With bit.ly specifically, add a "+" at the end of the url to see what it points to. It also shows you some stats like creation date and number of clicks over time.

https://bit.ly/19y8wyr+

I also didn't know about that, so thanks. But - how on Earth was I to know? How are all my non-tech friends to figure it out?
> But - how on Earth was I to know?

from a Don Norman design-of-everyday-things perspective the design is completely non-discoverable https://en.wikipedia.org/wiki/Affordance#As_perceived_action...

What does that matter? Once they've clicked they'll see the URL in the location bar
It's useful to know the domain of the link before you click because some people might not want to navigate to unknown sites at work, or at least don't want to navigate to certain sites at work (Facebook, Instagram, YouTube, pornhub, etc, etc.)
It also works for goo.gl links. [0]

Also note that a ".info" suffix might sometimes be easier to type. [1][2]

Too bad most URL shorteners don't support them. :(

[0]: http://goo.gl/vulnz+

[1]: https://bitly.com/19y8wyr.info

[2]: http://goo.gl/vulnz.info

Fun fact: Google is shutting down their shortener.

https://developers.googleblog.com/2018/03/transitioning-goog...

This is an awesome thing I will never remember to use.
TIL. Thank you.
Once the link shortening service knows it's a scam they can redirect you to a "saved you from being scammed" page.

(although evidence of this happening in practice hasn't crossed my radar, but it's probably because I just don't click those links in the first place)

You don't need a link shortening service for that. The website and API can just start changing the URL it includes in the tweet if it determines the original URL is a scam.
They can redirect you anywhere. They can also rewrite anything in the URL, like add affiliate IDs or whatever. I'm sure some of them do that, because why not.
> The whole point of link shortening on a social network is to improve security and reduce abuse.
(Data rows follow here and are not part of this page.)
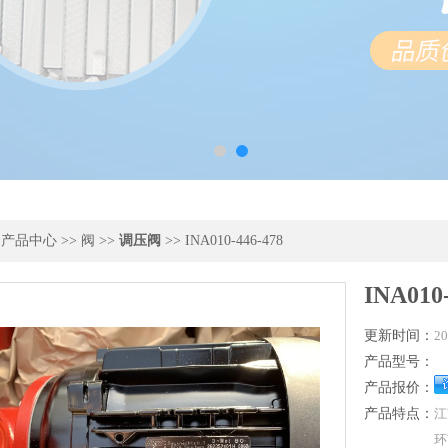
>
产品中心
>>
阀
>>
调压阀
>> INA010-446-478
INA010-
更新时间：
20
产品型号：
产品报价：
产品特点：
江
环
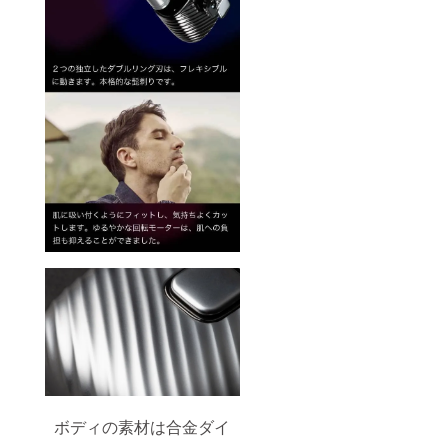
利用し
込みで
ます。
す。 ※
通常3週
発送は
間程度
日本国
で配送
内に限
されま
らせて
すが、
頂きま
稀に１
す。
か月を
超える
ことも
ありま
す。 国
内倉庫
へ到着
後は、
お届け
まで通
常1週間
ほどか
かる見
込みで
す。 ※
発送は
日本国
内に限
ボディの素材は合金ダイ
らせて
頂きま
How does link shortening do that?

See this great post by Matt Jones (from FB antispam/security team) about Facebook's link shortener https://www.facebook.com/notes/facebook-security/link-shim-p...
That's a decent point about email, but there is nothing they're doing on the website that couldn't be done without a link shortener. And even within the context of email it doesn't really make sense, because email clients can just do the same thing without rewriting the URL.
How would you show an interstitial without rewriting the url?
Every time a link is clicked, send an event to the server with the URL so that it can be tracked. If the URL is already known to be malicious when the page is generated, either don't include the URL or use javascript to intercept the click event and display the interstitial. If links need to be checked for validity at the moment the user clicks them, then just wait for the 200 response and do the same thing, the performance would be identical either way.
onclick handler and event.preventDefault
I'd like to read this but I have facebook blackholed and refuse to change that. Do you have another link?
TL;DR: clicking on their shortener can trigger just-in-time malware scan; they can retroactively block links already sent to people; they can strip away the Referer; they can inject their own analytics.
That sounds like the same authoritarian justification for hiding URLs in browsers and such --- "we'll tell you if it's safe, you don't need to know"...
It's not like you can't see the original URL and manually skip the redirect if you wanted to. It's just that most users won't do that which limits the ROI of spam and phishing campaigns.
Link shortening makes it easier to brute force.

Shortened links become trackable by a third-party (less secure), obfuscate the real URL (less secure), and can be brute forced easier: https://www.schneier.com/blog/archives/2016/04/security_risk...

The point of link shortening was to allow links within the constraint of 140 characters.